任务说明 -
将下文关于上海城市废墟图像的文章中，从含有“[关键词]废墟;城市更新;城市变迁;个体体验”的语句起、到“让观者认同于照片里的受害者。”止的部分一字不差地抄录下来。

原始文本 -
——

钟璇宇
[提 要]废墟是城市变迁的表征和见证,同时也是城市更新的必要过程。另一方面,废墟也作为一种意象和符号在美学领域有着不可忽视的地位。城市的废墟图像往往也作为一种象征符号,展现着城市本身的肌理和历史的变迁以及记录者对城市的自我体验。回顾1945年以来上海城市废墟图像,以此阐释废墟图像背后上海城市更新的进程及其给都市居民带来的不同体验。
[关键词]废墟;城市更新;城市变迁;个体体验
一、废墟漫谈
在部分纪实和艺术作品中,对废墟的特写往往能够引发人们的深思。在美学和艺术体系中,废墟是一个特定象征符号,有其特有的文化积淀和历史源流。从另一个角度看,废墟图像的记录内容也与空间变迁有着分不开的联系。
(一)废墟意象溯源
废墟艺术在西方艺术史上有不可撼动的地位。在西方美学体系下,“废墟艺术”主要有四种不同的内涵:道德沦丧的标志、对时间的指涉性、悲剧性以及民族之殇的表达。在摄影术发明后,战争废墟图像的传播也通过一种“隐秘的叙述”民族内部的凝聚力。[1]而在中国美学史上,废墟则有着不同于西方的意象表征。根据巫洛的考证,中国最早表示废墟的文字是“丘”,它通常有两层含义,建筑物遗迹和空虚状态,而中国早期对废墟的意象式观察大多是以“怀古诗”的形式出现,它以留白的空和枯寂的景表达时光无情,韶光易逝的凭古之怀。此后一个重大转折点则是鸦片战争,一批摄自来华的军官、传教士等人的战争废墟图像出现了,这类图像往往以猎奇的记录为主。随着摄影术逐渐入华,中国人也开始拍摄自己的照片,“战争废墟内化”的倾向也慢慢出现,这些图片再现的焦点从纪实转为心理经验,往往让观者认同于照片里的受害者。

——

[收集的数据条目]
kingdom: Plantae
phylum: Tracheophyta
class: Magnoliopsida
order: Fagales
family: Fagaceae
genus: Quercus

——

最终答案 -
[关键词]废墟;城市更新;城市变迁;个体体验
一、废墟漫谈
在部分纪实和艺术作品中,对废墟的特写往往能够引发人们的深思。在美学和艺术体系中,废墟是一个特定象征符号,有其特有的文化积淀和历史源流。从另一个角度看,废墟图像的记录内容也与空间变迁有着分不开的联系。
(一)废墟意象溯源
废墟艺术在西方艺术史上有不可撼动的地位。在西方美学体系下,“废墟艺术”主要有四种不同的内涵:道德沦丧的标志、对时间的指涉性、悲剧性以及民族之殇的表达。在摄影术发明后,战争废墟图像的传播也通过一种“隐秘的叙述”民族内部的凝聚力。[1]而在中国美学史上,废墟则有着不同于西方的意象表征。根据巫洛的考证,中国最早表示废墟的文字是“丘”,它通常有两层含义,建筑物遗迹和空虚状态,而中国早期对废墟的意象式观察大多是以“怀古诗”的形式出现,它以留白的空和枯寂的景表达时光无情,韶光易逝的凭古之怀。此后一个重大转折点则是鸦片战争,一批摄自来华的军官、传教士等人的战争废墟图像出现了,这类图像往往以猎奇的记录为主。随着摄影术逐渐入华,中国人也开始拍摄自己的照片,“战争废墟内化”的倾向也慢慢出现,这些图片再现的焦点从纪实转为心理经验,往往让观者认同于照片里的受害者。